Genesis was the band who truly opened the door to a new musical world for me. As I poured over "Duke" constantly, that album not only led me to the remainder of their catalog at that time, their music led me to further explore the Music of Pink Floyd, Rush and Led Zeppelin while also opening the door to The Who, the world of progressive rock and the bands Yes and King Crimson in particular, and even furthermore into fusion and finally jazz music, much to the endless delight of my Father, a jazz aficionado. Genesis' "Duke" was the album that forced me to pay closer attention to the craft of learning a instrument and following that craft to the point of individual proficiency where the musical can somehow place such a personal stamp upon their chosen instrument that the listener will be able to identify the performer just by how the instrument in question is played.

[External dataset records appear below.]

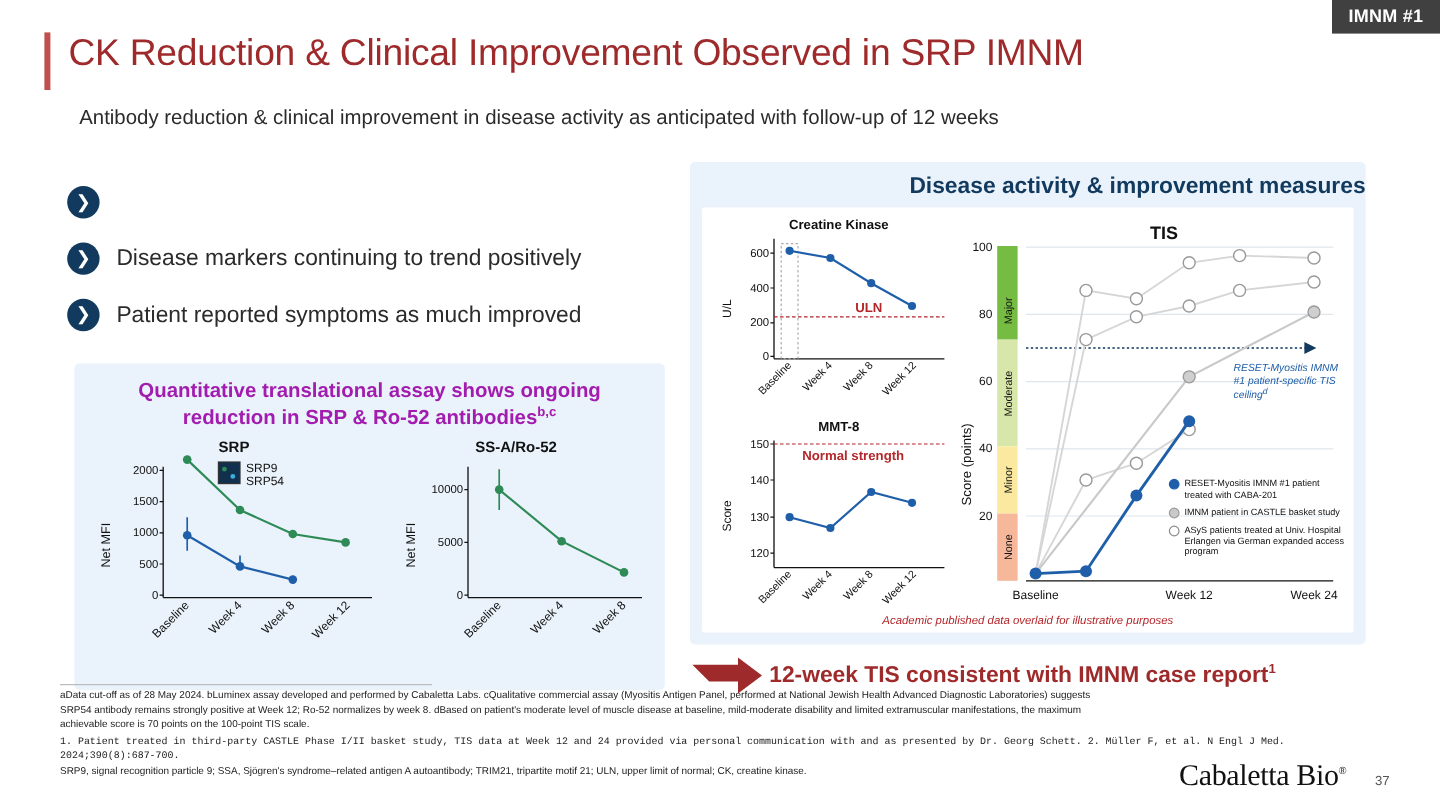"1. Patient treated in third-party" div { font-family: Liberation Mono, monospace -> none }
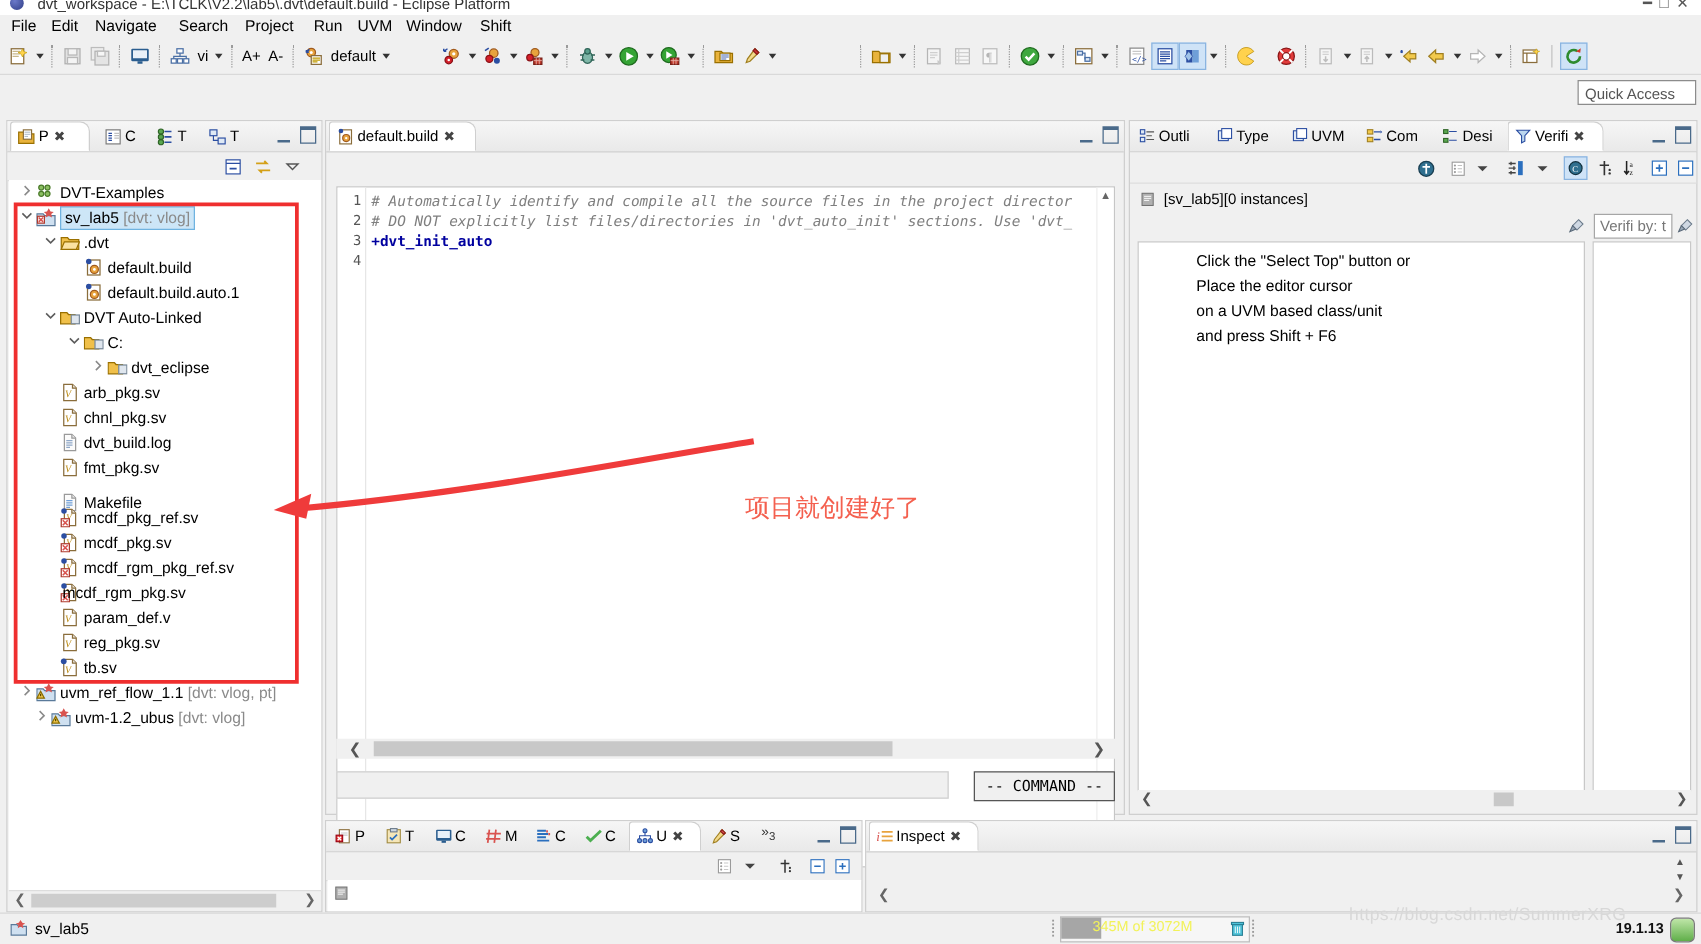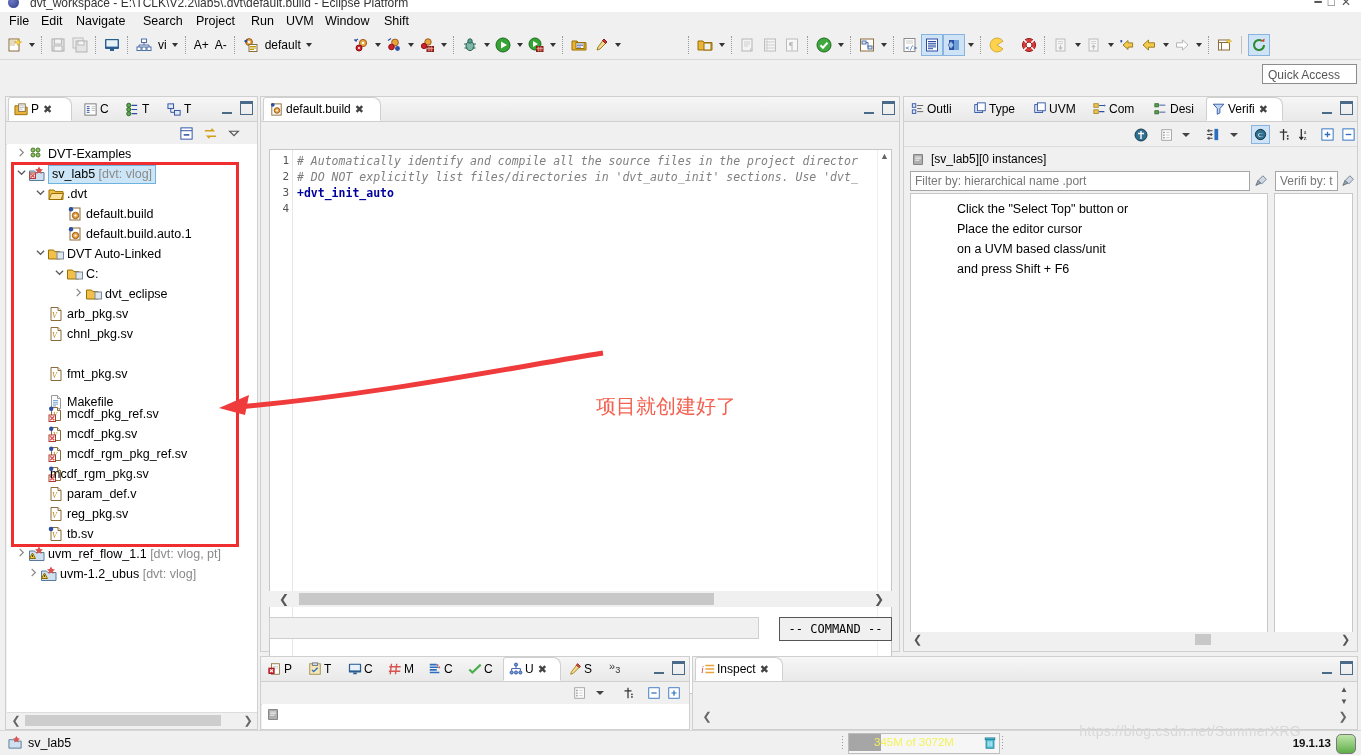"Filter by: hierarchical name .port" div.filterin { html: <div>Filter by: hierarchical name .port</div> -> none }
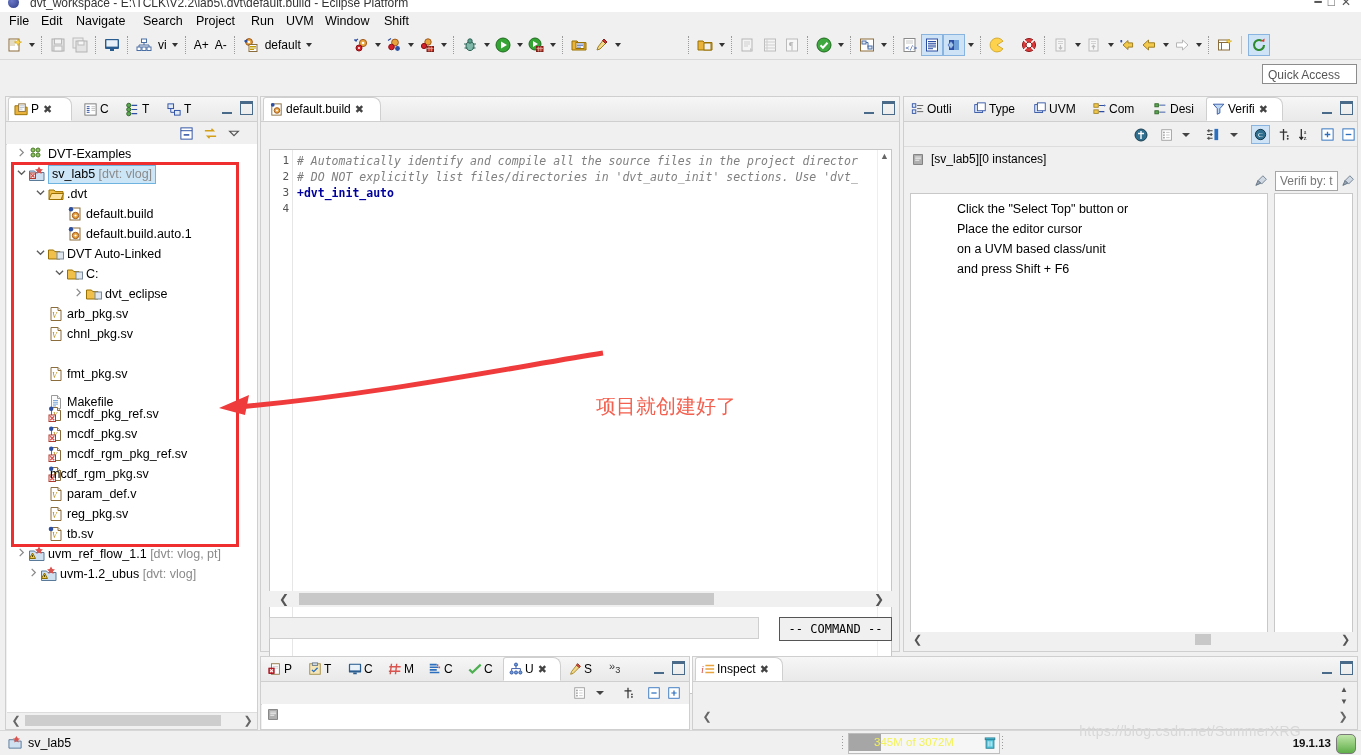"dvt_build.log" div.row { html: none -> <div> <span><svg> <path></path> <path></path> <path></path> </svg></span> <span>dvt_build.log</span> </div> }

Genesis' "Duke" was the album that taught me to keep dreaming BIG. To carve out my own path, whatever it may be, with commitment, talent and an always opened heart. It is an album of endless possibilities and sublime wonderment, supreme musicianship and stunning songwriting. It rocks and serves the soul as well as the body and I have never heard another album that was quite like it ever since.
  
Dear readers and listeners, I love and treasure Genesis' "Duke" with all of my being so completely through a very simple reason: This album is the sound of my life changing.